DESCRIPTION OF THE TASK →
Draw out every line with the word "size" from the listing below.

TASK DATA →
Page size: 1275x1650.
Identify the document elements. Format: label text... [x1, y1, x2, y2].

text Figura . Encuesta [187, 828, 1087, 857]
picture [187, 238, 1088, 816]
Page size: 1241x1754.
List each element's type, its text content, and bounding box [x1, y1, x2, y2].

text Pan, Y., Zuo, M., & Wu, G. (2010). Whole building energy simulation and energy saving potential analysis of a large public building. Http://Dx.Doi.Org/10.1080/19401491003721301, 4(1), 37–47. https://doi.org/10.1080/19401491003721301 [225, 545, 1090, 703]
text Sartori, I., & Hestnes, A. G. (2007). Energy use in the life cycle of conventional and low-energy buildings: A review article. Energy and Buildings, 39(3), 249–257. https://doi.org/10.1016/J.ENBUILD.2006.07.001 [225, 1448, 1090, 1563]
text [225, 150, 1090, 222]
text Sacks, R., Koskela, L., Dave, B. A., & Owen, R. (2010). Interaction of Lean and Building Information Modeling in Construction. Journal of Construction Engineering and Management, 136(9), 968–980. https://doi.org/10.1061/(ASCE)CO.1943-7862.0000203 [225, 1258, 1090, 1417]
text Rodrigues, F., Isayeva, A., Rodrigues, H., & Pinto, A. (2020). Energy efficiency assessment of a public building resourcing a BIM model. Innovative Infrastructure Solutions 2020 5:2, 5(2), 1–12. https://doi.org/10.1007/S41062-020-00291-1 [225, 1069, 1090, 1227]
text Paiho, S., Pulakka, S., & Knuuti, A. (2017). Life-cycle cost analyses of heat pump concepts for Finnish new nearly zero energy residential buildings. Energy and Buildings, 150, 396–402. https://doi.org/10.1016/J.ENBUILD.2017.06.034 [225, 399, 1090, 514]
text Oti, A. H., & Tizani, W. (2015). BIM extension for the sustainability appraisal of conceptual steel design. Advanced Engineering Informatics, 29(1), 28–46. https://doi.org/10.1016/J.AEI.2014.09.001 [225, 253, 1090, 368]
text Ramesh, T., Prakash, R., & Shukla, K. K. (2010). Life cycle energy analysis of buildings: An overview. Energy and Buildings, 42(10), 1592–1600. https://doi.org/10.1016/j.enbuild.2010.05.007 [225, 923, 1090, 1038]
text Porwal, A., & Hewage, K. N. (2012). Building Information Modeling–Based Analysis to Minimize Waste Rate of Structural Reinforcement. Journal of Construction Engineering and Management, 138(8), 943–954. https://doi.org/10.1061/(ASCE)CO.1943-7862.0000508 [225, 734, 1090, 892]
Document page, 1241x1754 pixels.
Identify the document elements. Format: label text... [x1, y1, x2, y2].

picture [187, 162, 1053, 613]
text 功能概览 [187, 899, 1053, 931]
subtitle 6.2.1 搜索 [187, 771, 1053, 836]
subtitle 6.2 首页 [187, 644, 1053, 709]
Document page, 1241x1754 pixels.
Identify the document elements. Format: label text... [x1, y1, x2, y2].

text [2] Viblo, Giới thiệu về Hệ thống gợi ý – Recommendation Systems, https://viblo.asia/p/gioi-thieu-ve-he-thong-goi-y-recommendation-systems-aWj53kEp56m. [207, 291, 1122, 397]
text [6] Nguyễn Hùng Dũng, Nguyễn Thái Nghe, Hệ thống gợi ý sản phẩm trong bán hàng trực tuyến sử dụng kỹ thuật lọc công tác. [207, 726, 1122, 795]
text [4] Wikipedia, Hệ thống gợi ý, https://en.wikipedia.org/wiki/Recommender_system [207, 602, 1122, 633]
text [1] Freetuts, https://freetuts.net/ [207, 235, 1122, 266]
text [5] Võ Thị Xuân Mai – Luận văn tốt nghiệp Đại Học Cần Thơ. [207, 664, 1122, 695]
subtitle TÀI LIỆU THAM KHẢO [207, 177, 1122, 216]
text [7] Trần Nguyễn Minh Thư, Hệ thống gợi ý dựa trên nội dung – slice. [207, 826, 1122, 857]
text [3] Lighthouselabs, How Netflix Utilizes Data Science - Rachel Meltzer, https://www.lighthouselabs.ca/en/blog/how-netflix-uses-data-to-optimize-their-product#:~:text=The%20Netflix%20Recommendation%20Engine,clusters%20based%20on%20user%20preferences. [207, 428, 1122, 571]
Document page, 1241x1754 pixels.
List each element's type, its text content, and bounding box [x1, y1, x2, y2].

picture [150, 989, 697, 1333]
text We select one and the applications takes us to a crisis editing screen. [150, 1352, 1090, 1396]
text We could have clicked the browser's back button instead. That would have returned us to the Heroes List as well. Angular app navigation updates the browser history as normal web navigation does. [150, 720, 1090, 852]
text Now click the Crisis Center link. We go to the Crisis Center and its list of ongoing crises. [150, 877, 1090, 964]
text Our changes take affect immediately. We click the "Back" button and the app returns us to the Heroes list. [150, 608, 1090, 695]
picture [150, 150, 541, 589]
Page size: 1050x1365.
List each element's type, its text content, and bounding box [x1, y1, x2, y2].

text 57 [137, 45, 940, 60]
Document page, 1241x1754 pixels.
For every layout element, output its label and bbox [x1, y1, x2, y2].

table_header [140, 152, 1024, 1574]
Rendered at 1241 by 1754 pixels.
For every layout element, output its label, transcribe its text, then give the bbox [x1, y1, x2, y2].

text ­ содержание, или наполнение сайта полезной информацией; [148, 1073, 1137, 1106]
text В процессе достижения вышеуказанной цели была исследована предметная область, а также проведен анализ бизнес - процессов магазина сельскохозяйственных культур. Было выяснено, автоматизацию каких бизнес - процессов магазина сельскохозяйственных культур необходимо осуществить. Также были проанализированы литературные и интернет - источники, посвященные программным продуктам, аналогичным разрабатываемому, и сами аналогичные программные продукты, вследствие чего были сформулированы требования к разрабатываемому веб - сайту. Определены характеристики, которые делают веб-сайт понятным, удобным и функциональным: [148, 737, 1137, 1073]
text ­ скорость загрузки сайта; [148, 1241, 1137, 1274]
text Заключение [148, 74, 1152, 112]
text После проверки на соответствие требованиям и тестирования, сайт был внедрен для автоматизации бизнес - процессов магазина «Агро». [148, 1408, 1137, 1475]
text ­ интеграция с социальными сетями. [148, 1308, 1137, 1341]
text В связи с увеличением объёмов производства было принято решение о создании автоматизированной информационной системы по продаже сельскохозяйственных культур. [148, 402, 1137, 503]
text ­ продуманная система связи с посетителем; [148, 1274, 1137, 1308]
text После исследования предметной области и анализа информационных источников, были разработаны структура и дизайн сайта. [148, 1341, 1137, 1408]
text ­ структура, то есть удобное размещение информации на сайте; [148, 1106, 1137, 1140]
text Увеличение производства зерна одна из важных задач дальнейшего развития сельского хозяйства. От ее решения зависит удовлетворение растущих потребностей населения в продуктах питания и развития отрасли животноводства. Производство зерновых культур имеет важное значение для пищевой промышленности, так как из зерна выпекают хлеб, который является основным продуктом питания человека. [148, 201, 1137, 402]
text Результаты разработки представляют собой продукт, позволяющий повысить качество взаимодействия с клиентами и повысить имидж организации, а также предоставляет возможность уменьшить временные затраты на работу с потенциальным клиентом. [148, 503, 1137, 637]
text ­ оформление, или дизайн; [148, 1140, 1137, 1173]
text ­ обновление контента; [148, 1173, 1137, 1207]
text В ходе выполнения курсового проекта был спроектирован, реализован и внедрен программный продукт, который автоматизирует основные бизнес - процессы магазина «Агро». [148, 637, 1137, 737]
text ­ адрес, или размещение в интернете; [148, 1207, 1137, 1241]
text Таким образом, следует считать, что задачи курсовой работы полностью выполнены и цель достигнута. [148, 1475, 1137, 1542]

THE COMPLETED TASK →
Page size: 1275x1650.
Page size: 1241x1754.
Page size: 1050x1365.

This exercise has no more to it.